I only recently heard about the concept of $\zeta$-regularization, which allows the evaluation of things like
$$\infty != \prod_{k=1}^\infty k = \sqrt{2\pi}$$
and
$$\infty \# = \prod_{k=1}^\infty p_k = 4\pi^2$$
where $n\#$ is a primorial, and $p_k$ is the $k$-th prime. (The expression for the infinite product of primes is proven here.) That got me wondering if, given a sequence of positive integers $m_k$ (e.g. the Fibonacci numbers or the central binomial coefficients), it is always possible to evaluate the infinite product
$$\prod_{k=1}^\infty m_k$$
in the $\zeta$-regularized sense. It would seem that this would require studying the convergence and the possibility of analytically continuing the corresponding Dirichlet series, but I am not too well-versed at these things. If such a regularization is not always possible, what restrictions should be imposed on the $m_k$ for a regularized product to exist?
I'd love to read up on references for this subject. Thank you!
The claim that $\operatorname{reg} \prod_{k=1}^\infty k = \sqrt{2\pi}$ looks misleading and wrong to me.

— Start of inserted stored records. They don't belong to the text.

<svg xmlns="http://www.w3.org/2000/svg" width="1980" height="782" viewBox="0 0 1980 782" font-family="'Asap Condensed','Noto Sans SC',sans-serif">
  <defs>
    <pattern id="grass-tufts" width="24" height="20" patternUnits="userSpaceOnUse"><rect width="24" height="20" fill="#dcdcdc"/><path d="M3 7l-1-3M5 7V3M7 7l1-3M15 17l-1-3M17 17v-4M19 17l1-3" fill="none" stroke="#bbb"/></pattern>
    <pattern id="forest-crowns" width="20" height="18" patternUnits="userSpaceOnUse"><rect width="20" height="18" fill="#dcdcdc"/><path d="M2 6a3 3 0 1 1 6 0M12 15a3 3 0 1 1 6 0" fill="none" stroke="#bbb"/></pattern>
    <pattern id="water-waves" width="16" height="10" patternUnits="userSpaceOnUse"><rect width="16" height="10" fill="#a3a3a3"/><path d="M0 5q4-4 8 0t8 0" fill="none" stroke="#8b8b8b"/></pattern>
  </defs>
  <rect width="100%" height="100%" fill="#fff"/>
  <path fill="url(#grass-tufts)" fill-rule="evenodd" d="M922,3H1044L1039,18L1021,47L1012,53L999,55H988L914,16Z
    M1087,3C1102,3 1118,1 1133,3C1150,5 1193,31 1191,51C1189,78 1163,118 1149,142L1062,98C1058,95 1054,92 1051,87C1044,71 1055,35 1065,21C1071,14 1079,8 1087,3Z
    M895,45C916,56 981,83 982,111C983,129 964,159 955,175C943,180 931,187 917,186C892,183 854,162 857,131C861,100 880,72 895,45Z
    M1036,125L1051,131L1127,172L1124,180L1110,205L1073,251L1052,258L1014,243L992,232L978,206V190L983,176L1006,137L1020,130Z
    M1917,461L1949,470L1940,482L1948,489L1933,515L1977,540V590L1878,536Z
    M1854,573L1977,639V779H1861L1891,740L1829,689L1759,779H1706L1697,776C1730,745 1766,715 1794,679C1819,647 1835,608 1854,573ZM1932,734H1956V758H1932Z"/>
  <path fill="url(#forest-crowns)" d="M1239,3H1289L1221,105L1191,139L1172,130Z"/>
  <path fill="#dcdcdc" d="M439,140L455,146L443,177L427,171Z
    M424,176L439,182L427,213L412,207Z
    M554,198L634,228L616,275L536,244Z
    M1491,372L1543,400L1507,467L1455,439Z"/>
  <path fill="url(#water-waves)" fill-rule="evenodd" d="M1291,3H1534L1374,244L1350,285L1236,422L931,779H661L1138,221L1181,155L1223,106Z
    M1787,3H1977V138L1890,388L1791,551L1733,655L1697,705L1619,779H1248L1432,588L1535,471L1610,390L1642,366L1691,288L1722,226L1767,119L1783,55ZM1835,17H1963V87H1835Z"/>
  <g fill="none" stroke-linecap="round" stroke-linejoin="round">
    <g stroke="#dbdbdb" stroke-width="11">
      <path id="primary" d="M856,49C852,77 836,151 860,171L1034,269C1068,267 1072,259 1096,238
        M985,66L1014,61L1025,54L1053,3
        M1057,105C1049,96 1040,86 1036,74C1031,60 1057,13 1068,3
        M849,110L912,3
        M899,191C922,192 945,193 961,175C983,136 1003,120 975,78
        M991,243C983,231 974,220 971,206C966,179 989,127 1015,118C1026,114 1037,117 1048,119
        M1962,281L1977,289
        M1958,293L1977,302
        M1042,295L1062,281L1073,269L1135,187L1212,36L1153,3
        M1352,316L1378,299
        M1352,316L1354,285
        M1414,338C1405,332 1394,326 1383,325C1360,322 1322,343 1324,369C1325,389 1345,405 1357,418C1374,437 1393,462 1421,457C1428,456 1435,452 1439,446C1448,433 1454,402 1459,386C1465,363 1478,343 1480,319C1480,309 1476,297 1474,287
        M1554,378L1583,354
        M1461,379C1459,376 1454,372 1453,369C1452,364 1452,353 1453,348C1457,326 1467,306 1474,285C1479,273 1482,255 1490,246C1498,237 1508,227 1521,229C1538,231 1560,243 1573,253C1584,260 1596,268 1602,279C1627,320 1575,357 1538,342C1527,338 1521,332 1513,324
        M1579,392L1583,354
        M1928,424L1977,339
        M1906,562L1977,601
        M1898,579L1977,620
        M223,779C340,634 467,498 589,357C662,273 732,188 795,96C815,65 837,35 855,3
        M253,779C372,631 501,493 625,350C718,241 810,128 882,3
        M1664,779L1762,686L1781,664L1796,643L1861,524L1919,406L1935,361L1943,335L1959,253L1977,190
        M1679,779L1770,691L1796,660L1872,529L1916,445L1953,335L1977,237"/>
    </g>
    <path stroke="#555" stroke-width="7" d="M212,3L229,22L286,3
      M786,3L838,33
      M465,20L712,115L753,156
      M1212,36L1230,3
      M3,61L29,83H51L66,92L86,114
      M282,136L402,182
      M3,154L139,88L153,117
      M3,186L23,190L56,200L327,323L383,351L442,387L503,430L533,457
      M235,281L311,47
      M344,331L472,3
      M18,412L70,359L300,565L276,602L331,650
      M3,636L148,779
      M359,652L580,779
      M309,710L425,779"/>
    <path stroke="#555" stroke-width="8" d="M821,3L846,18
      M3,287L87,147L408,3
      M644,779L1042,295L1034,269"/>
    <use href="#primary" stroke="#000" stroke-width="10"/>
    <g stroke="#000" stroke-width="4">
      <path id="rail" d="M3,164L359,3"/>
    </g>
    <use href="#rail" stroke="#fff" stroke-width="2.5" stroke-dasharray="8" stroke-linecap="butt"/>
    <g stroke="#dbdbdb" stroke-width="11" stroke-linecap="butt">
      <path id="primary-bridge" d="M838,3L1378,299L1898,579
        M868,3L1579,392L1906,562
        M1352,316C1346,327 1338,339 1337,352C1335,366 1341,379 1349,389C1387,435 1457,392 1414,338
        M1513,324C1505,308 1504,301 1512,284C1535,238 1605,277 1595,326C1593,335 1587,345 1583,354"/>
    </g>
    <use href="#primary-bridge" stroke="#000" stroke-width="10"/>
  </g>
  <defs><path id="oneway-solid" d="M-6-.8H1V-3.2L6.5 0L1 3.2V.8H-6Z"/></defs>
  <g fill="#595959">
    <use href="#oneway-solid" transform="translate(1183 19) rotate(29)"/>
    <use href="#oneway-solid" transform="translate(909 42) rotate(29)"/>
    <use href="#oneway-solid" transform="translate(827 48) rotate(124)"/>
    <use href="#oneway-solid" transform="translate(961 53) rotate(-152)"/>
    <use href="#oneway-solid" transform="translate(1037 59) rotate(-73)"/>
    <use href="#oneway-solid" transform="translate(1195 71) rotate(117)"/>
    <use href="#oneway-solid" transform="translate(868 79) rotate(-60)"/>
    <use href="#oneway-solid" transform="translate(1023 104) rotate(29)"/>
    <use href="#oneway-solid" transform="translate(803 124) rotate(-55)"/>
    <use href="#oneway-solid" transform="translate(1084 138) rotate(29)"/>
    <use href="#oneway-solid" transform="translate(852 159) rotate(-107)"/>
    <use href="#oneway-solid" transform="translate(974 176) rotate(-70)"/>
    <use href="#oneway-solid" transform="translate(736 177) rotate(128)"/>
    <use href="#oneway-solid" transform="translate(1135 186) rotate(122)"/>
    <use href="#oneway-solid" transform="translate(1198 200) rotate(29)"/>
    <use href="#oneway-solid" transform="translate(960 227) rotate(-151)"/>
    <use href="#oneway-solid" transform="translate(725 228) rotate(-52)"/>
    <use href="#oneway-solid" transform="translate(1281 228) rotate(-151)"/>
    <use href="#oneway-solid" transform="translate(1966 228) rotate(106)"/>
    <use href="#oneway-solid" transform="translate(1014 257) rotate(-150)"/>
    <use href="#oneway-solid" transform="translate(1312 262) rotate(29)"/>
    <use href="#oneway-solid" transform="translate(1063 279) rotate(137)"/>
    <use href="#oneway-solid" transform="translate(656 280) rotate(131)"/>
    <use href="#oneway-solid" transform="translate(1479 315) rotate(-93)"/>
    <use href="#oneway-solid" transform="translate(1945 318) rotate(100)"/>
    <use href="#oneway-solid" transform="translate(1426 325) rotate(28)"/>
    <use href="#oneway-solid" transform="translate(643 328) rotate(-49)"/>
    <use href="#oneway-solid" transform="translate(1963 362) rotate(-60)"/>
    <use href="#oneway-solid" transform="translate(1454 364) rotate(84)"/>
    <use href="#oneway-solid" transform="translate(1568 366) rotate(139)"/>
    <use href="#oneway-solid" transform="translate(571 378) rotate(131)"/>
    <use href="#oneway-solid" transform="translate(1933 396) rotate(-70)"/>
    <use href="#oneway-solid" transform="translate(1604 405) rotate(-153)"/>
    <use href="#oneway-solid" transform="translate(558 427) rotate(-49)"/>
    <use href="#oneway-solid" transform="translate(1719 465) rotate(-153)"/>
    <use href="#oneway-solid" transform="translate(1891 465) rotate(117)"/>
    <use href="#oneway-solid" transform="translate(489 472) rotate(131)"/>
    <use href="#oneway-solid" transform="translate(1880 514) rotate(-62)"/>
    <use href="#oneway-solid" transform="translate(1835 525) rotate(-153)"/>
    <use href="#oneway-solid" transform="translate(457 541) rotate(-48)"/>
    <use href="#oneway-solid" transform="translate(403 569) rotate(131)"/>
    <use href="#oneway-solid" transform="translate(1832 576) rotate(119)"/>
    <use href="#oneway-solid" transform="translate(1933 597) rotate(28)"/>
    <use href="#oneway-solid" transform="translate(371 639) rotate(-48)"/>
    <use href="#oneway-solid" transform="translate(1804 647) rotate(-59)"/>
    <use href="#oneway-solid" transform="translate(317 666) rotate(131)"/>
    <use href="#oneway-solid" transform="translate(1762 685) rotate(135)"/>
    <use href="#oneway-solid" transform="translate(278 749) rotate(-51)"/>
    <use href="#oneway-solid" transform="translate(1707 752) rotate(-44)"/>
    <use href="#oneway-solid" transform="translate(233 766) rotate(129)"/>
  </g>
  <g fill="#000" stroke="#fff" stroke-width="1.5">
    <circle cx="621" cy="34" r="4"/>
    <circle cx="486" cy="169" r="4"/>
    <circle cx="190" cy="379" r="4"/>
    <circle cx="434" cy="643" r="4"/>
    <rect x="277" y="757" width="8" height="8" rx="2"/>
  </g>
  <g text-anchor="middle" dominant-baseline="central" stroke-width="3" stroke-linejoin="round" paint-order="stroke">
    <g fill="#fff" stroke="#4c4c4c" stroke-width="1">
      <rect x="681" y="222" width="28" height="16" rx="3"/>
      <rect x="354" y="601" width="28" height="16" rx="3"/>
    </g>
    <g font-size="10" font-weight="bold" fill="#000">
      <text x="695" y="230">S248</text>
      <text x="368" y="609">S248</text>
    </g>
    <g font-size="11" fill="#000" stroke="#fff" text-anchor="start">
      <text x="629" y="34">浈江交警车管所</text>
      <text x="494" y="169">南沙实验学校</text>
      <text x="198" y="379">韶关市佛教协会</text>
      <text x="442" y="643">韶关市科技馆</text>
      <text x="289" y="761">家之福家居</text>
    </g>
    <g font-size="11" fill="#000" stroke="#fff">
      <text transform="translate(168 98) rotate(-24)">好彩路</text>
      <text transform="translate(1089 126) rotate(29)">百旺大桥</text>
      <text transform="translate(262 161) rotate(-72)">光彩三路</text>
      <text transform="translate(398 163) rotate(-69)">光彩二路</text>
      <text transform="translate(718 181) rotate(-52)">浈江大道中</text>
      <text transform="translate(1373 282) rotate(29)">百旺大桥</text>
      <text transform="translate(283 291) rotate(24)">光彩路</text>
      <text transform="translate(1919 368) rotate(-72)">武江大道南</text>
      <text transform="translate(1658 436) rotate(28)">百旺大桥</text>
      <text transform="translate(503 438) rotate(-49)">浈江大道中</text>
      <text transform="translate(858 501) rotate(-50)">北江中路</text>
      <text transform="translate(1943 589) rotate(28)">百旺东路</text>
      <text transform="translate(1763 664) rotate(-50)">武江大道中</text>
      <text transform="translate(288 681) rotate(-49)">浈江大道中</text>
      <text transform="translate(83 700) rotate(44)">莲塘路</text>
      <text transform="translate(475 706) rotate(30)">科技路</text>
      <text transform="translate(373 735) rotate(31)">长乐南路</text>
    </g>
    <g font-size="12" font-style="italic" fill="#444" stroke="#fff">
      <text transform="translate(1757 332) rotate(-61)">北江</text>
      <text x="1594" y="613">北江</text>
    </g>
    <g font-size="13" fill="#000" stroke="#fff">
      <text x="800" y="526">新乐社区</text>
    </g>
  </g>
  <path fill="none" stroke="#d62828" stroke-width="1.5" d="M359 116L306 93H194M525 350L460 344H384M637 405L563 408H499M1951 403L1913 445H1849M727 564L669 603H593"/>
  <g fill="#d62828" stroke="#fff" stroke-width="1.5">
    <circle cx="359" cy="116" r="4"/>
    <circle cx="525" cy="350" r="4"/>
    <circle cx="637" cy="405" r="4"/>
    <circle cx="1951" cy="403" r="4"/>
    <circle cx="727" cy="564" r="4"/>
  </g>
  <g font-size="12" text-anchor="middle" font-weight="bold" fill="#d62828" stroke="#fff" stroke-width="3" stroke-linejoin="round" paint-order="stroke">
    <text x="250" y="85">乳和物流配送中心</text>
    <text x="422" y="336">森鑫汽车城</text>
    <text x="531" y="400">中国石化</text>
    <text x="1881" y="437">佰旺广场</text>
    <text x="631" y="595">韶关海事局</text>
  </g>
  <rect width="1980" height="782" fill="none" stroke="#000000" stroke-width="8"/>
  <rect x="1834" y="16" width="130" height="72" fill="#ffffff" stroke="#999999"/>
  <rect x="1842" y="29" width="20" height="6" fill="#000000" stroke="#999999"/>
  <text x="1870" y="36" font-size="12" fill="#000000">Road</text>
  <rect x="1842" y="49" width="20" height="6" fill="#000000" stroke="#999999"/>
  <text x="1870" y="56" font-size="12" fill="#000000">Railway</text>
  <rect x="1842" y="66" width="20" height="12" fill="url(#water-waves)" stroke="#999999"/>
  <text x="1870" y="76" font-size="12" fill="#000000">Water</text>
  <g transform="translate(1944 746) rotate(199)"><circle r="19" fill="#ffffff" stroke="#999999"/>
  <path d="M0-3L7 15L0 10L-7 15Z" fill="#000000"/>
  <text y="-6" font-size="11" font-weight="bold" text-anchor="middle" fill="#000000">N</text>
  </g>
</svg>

Definitely, $\prod_{k=1}^\infty k=\exp \sum_{k=1}^\infty \ln k$.
Also, definitely $\operatorname{reg}\sum_{k=1}^\infty \ln k=\ln \sqrt{2\pi}$
But exponent of the regularized value is not the same as the regularized value of exponent!
More honestly, the value $\sqrt{2\pi}$ corresponds not to the regularized (finite) value of the product, but to its hypermodulus as defined here. Hypermodulus is the exponent of the scalar finite part of the logarithm of the object.